▶ [Tugas yang Diberikan 1] Menurut teks tentang penulisan sejarah lisan, selain memberi gambaran kepada pembaca, apa fungsi pengelompokan profil ke dalam kategori-kategori spesifik?
▶ [Tugas yang Diberikan 2] Ringkaslah teks tentang penulisan sejarah lisan dalam dua kalimat.
▶ [Tugas yang Diberikan 3] Teruskan teks tentang penulisan sejarah lisan mulai dari sesudah kalimat terakhirnya.

▶ [Teks Kutipan]
Proses Menulis dan Suara Orang Yang Diwawancarai
Seorang peneliti yang telah menyelesaikan sejumlah besar wawancara yang panjang dan rinci mungkin masih menemui jalan buntu ketika harus menentukan apa yang akan ditulis berdasarkan hasil-hasil wawancara itu. Jelas, salah satu tujuan menulis sejarah lisan ialah membiarkan kata-kata dari orang yang diwawancarai muncul dengan segenap kekuatan yang mungkin. Idealnya pembaca dapat merasakan sifat lisan dari kisah-kisah orang yang diwawancarai: ungkapan-ungkapan khas yang digunakan, gaya bicara, cara bercerita. Tetapi sampai seberapa jauh tujuan ini sebaiknya diwujudkan? Sampai penerbitan transkrip kata demi kata dari wawancara? Barangkali. Tetapi sering sulit bagi pembaca untuk mengikuti transkrip rekaman wawancara. Peneliti atau penulis harus mencari keseimbangan antara keperluan penyajian kisah-kisah orang yang diwawancarai itu sendiri dan tuntutan menyusun, memperkenalkan, menjelaskan, dan memberikan ulasan tentang kisah-kisah itu.
Dalam buku yang kami sunting, kami menggunakan dua format penulisan sejarah lisan. Format pertama ialah profil setiap orang yang diwawancarai. Pembaca disuguhi riwayat hidup seseorang, yang disampaikan sebagian besar melalui kutipan-kutipan panjang dari wawancara. Dengan format ini, tugas penulis ialah memberikan ulasan yang menjalin kutipan satu dengan yang lain agar pembaca dapat mengikuti alur sejarah kehidupan orang tersebut. Penulis juga diharapkan mengangkat hal-hal tertentu untuk penekanan dan menjelaskan apa yang paling bermakna dari riwayat hidup ini menurut pendapatnya. Dalam buku kami, masing-masing esai yang memuat profil orang-orang yang diwawancarai menggabungkan beberapa riwayat hidup dari orang-orang dengan tipe-tipe tertentu: tahanan politik perempuan, janda dan anak-anak dari laki-laki yang dihilangkan secara paksa, dan tahanan politik yang berhasil bertahan setelah mengalami penyiksaan. Pengelompokan profil-profil ke dalam kategori-kategori spesifik ini dimaksudkan untuk membangun sebuah argumen tertentu. Esai-esai ini memberi gambaran kepada pembaca tentang apa yang dialami para korban dalam kategori-kategori khusus tersebut. Selain itu, pengelompokan ini berfungsi sebagai semacam pengujian kasar terhadap keakuratan kisah-kisah perorangan; semakin banyak persamaan diantara kisah-kisah itu, semakin kuat kredibilitas masing-masing kisah.

▶ [Data yang Diberikan]
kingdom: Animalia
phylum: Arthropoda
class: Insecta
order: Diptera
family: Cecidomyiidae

---

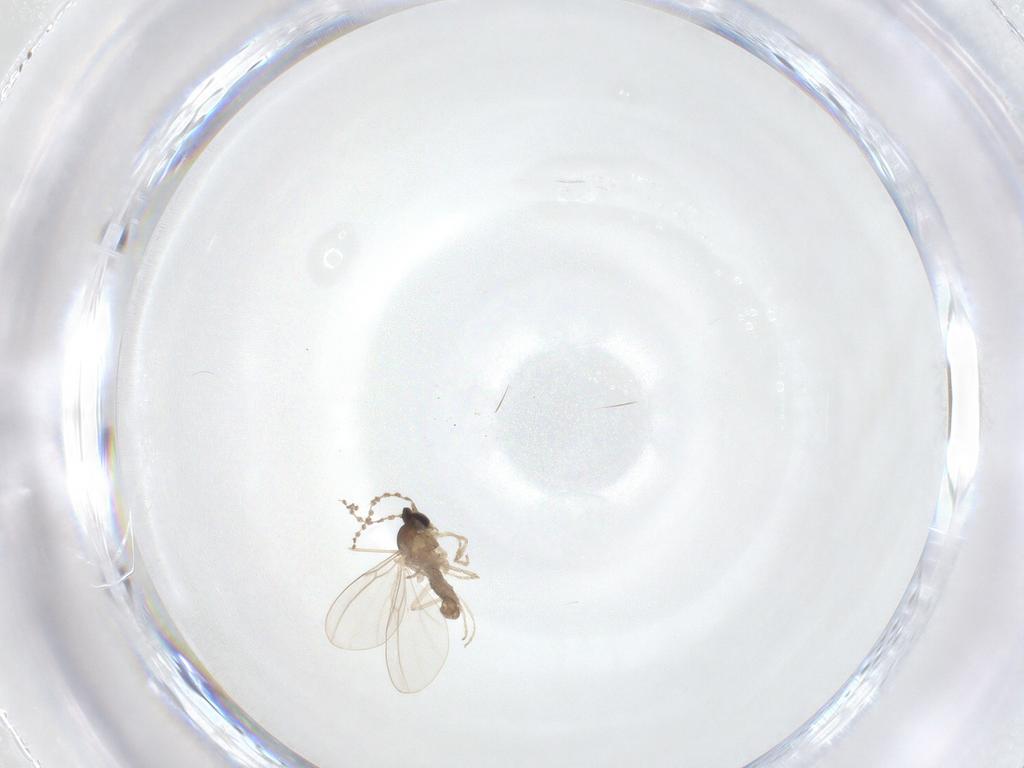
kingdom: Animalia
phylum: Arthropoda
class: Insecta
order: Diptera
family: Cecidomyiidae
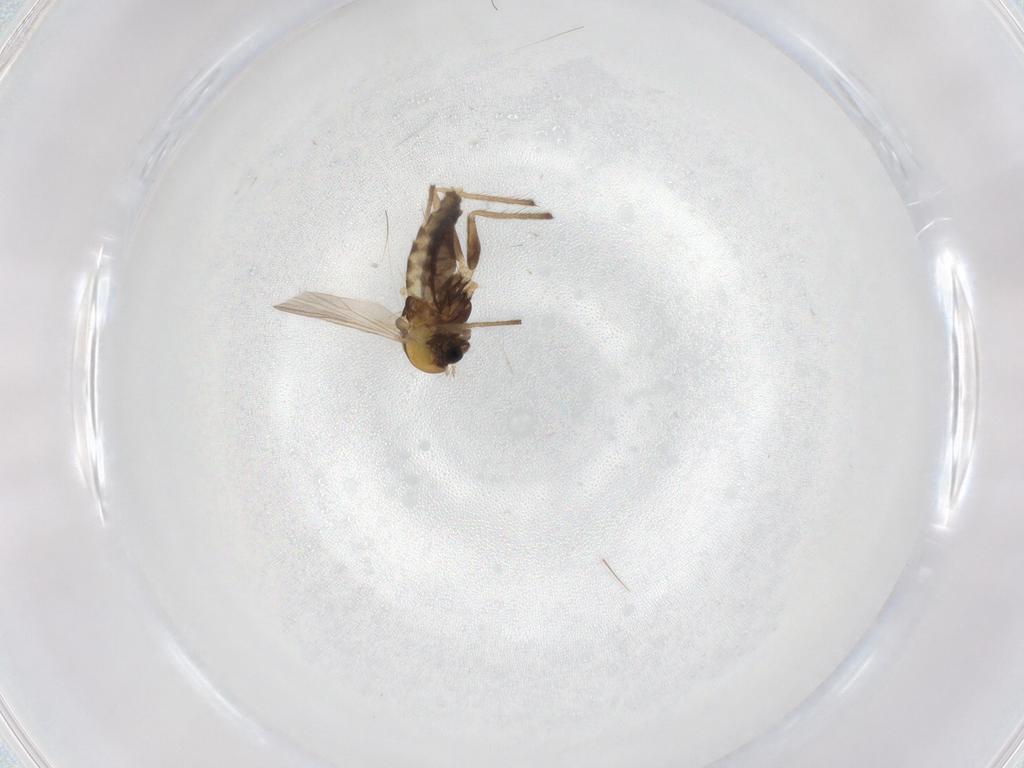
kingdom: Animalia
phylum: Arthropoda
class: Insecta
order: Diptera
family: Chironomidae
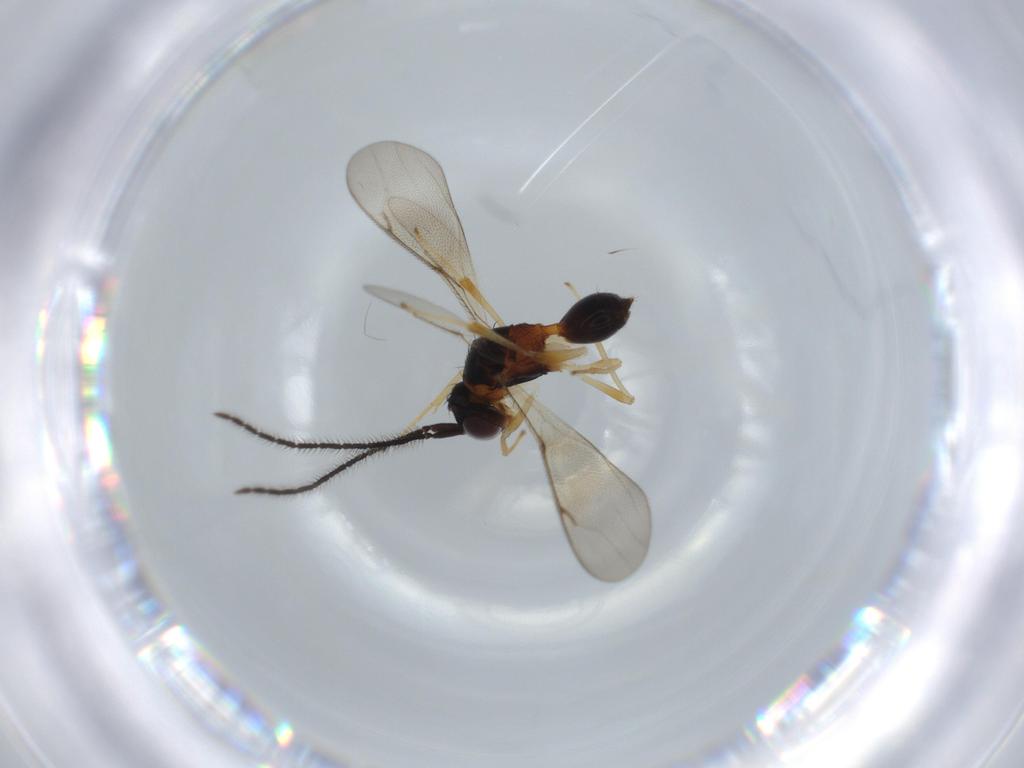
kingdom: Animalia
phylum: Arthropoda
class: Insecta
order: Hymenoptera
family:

▶ [Jawaban 1] Pengelompokan itu berfungsi sebagai semacam pengujian kasar terhadap keakuratan kisah-kisah perorangan.

▶ [Jawaban 2] Penulis sejarah lisan harus menyeimbangkan penyajian kata-kata orang yang diwawancarai dengan tuntutan menyusun, memperkenalkan, menjelaskan, dan mengulas kisah-kisah itu, sebab transkrip kata demi kata sering sulit diikuti pembaca. Dalam buku yang disunting, salah satu format yang dipakai ialah profil orang yang diwawancarai, yang dikelompokkan menurut kategori korban tertentu untuk menggambarkan pengalaman mereka dan menguji keakuratan kisah-kisah itu secara kasar.

▶ [Jawaban 3]
Format lain yang kami gunakan dalam buku kami ialah tulisan analitis dengan tujuan utama menyajikan argumen mengenai peristiwa tertentu. Kutipan-kutipan terpilih diambil dari wawancara sehingga pembaca tidak terlalu banyak tahu mengenai riwayat hidup orang yang diwawancarai. Perhatian utama esai serupa ini ialah membangun argumen mengenai bagaimana dan/atau mengapa suatu peristiwa terjadi. Peristiwa-peristiwa yang dianalisa dalam buku kami ialah penangkapan besar-besaran di Jawa Tengah pada tahun 1965-66, percobaan PKI melancarkan pemberontakan bersenjata di Blitar Selatan pada tahun 1967-68, dan kerja paksa yang dijalankan tahanan politik dari akhir tahun 1960-an hingga akhir tahun 1970-an. Kutipan-kutipan dalam esai-esai jenis ini digunakan untuk membuat klaim kebenaran dan karena itu beberapa ulasan penulis harus didasarkan pada keterandalan pernyataan-pernyataan orang yang diwawancarai dan pada metode-metode yang digunakan untuk menguji kebenaran pernyataan-pernyataan tersebut. Esai serupa ini berbeda dengan tulisan-tulisan sejarah yang lazim dijumpai (seperti buku Anderson yang tersebut di atas) dari sisi panjang kutipan dan kesetiaan terhadap suara pembicara dalam kutipan dari transkripsi. Kami memasukkan kutipan-kutipan panjang, kata per kata (verbatim).
Perimbangan suara penulis dan suara orang yang diwawancarai, dan perimbangan paparan riwayat hidup dan analisa sebuah peristiwa, sejalan dengan perimbangan yang diuraikan diatas antara empati dan obyektifikasi. Bentuk penulisan dengan kadar empati yang ekstrim akan menyajikan seluruh kisah dalam suara orang yang diwawancarai dan terpusat sepenuhnya pada riwayat hidup orang tersebut. Bentuk penulisan dengan obyektifikasi yang ekstrim akan menekankan suara penulis dan analisanya sendiri tentang sebuah peristiwa dan mengutip wawancara hanya sebagai butir-butir pembuktian.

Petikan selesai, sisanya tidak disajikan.